An emergency medicine approach to troponin elevation due to causes other than occlusion myocardial infarction

Brit Long, Drew A Long, Lloyd Tannenbaum, Alex Koyfman
American Journal of Emergency Medicine 2020, 38 (5): 998-1006

INTRODUCTION: Troponin is an integral component of the evaluation for acute coronary syndrome (ACS) and occlusion myocardial infarction (OMI). However, troponin may be elevated in conditions other than OMI.

OBJECTIVE: This narrative review provides emergency clinicians with a focused evaluation of troponin elevation in patients with myocardial injury due to conditions other than OMI.

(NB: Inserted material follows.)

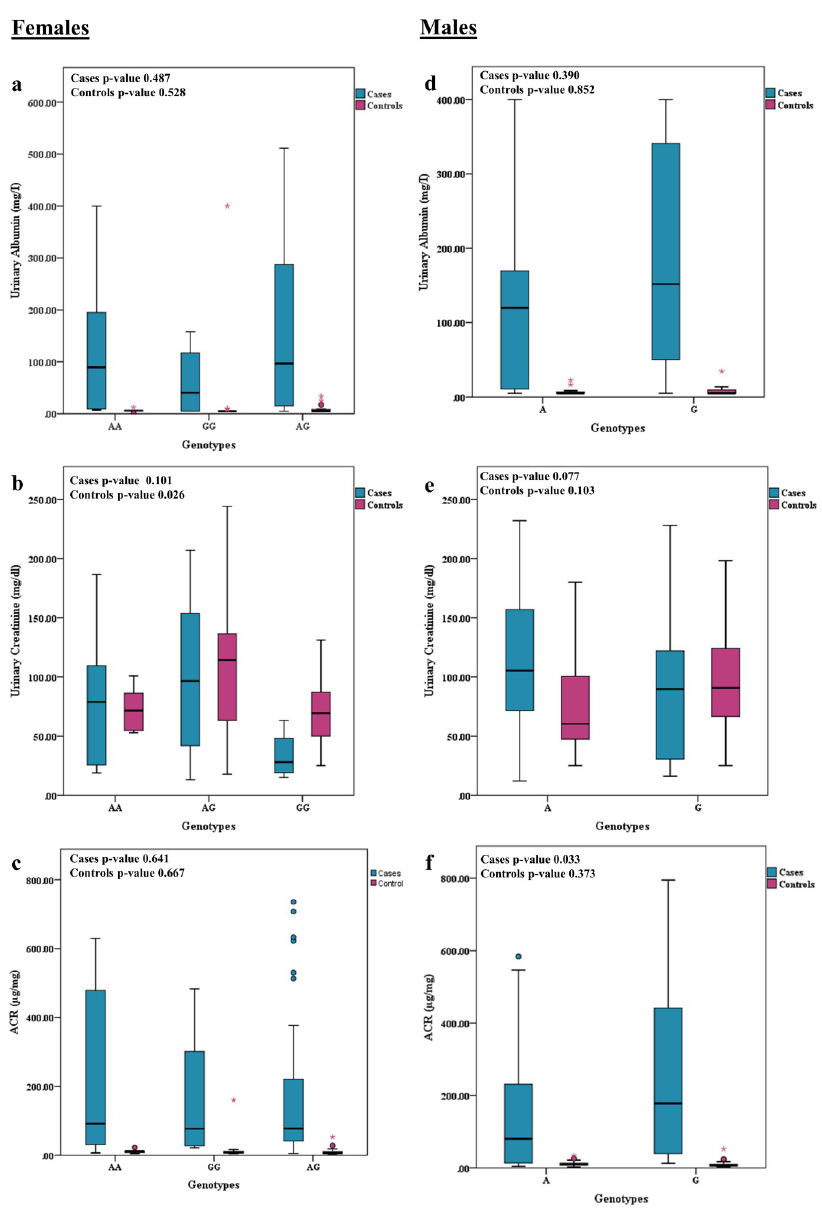
Fig 2. Association of G8790A ACE2 polymorphisms with the distribution of UAE, Urinary Creatinine and ACR data in controls and T2DM cases. a-c) Distribution of data according to female genotypes (GG/AG/AA) d-f) Distribution of data according to male genotypes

DISCUSSION: ACS includes the diagnosis of myocardial infarction (MI), which incorporates assessment for elevated troponin. Troponin I and T are the most common biomarkers used in assessment of myocardial injury and may be released with myocyte injury and necrosis, myocyte apoptosis and cell turnover, and oxygen supply demand mismatch. Troponin elevation is a reflection of myocardial injury, and many conditions associated with critical illness may result in troponin elevation. These include cardiac and non-cardiac conditions. Cardiac conditions include heart failure, dysrhythmia, and dissection, while non-cardiac causes include pulmonary embolism, sepsis, stroke, and many others. Clinicians should consider the clinical context, patient symptoms, electrocardiogram, and ultrasound in their assessment of the patient with troponin elevation. In most cases, elevated troponin is a marker for poor outcomes including increased rates of mortality.

CONCLUSIONS: Troponin can be elevated in many critical settings. The causes of troponin elevation include cardiac and non-cardiac conditions. Clinicians must consider the clinical context and other factors, as an inappropriate diagnosis of OMI may result in patient harm and misdiagnosis of another condition.